With older elementary children and adolescents, give them financial knowledge by:
- Do not be the Bank of Mom/Dad. Just because your teenage child wants money for something, doesn’t mean he should get it.
- Explain the concept of banking and interest. Include beginning lessons in how loans work.
- Explain credit cards. They are like loans from a bank that you must pay back each month. If you don’t, the bank will charge you more money. It is not an unending fountain of money.
- Teach how credit cards can be dangerous because they give us instant gratification and make us think we have more money that we actually do.
- Explain how debit cards work. Even though they feel like free money, they spend your own money.
- Refrain from keeping a debit card full. Zero balance is an important lesson.
- Allow want and need to exist. Children need to learn to delay gratification.

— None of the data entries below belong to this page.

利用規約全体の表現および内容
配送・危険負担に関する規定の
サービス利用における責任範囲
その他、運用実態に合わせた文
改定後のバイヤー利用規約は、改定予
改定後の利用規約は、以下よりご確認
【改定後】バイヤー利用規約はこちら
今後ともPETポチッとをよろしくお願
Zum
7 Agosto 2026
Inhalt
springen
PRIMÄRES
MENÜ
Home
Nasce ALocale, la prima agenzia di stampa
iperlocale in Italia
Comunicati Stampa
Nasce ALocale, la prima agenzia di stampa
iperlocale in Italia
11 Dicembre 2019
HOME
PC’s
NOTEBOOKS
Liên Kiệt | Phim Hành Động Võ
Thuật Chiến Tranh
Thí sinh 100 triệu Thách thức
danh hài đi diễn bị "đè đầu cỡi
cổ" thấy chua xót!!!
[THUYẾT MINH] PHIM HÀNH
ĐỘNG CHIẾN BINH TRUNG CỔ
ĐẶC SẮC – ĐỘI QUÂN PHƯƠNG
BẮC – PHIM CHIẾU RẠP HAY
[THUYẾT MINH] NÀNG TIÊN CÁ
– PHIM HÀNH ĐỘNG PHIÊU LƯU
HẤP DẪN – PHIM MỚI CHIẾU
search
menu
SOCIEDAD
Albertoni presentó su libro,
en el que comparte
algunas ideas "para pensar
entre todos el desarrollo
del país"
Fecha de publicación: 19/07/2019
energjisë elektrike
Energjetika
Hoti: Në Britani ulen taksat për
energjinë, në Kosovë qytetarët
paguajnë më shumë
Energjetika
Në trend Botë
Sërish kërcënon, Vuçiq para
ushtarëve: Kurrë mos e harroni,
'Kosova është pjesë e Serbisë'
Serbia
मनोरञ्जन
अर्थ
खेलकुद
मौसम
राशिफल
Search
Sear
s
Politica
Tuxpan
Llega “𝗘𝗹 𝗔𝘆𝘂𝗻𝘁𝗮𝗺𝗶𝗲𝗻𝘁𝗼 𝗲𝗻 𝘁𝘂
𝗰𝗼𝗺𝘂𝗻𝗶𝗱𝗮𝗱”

- Your credit cards are for YOU! Think long and hard about giving your children your credit card or access to your Amazon and other accounts/passwords. If you do, I promise you will regret it. In doing so, you promote the idea of “free money.”
- Introduce the idea of a budget, even if you don’t have your own to share. Children must learn to budget. They need to experience not having enough, meeting a limit, and running out of money, and not being rescued. I am a big fan of an old fashioned “clothing allowance” or “entertainment allowance” for kids starting in middle school.
- Teach your adolescent child that you actually pay for Door Dash and such services. It adds to the cost of the meal. This is especially important for adolescents who grow to expect the delivery of food whenever they want with no regard to cost.
For Middle School Children and beyond:
Beware of “Money Dysphoria” (or “Money Dysmorphia”). As adolescents are exposed to the acquisition of stuff (clothes, accessories, equipment, make up, experiences, etc..) on social media, they are susceptible to Money Dysmorphia— a psychological condition in which an person has a distorted idea about money, belongings, and wealth. It is today’s version of “Keeping up with the Joneses.”
Not only do our adolescents become preoccupied with acquisition, but they can develop the idea that they should have more than they have. In addition, they worry about not having enough. What is missing is the foundational concept of how one actually gets that money that leads her to the stuff she so desperately wants.
Real life experience with handling real money and all the above mentioned tips enable the child’s development of healthy money values and ideas. They are also an antidote to the development money dysmorphia. Balancing real life with the distortions they are fed on social media is critical.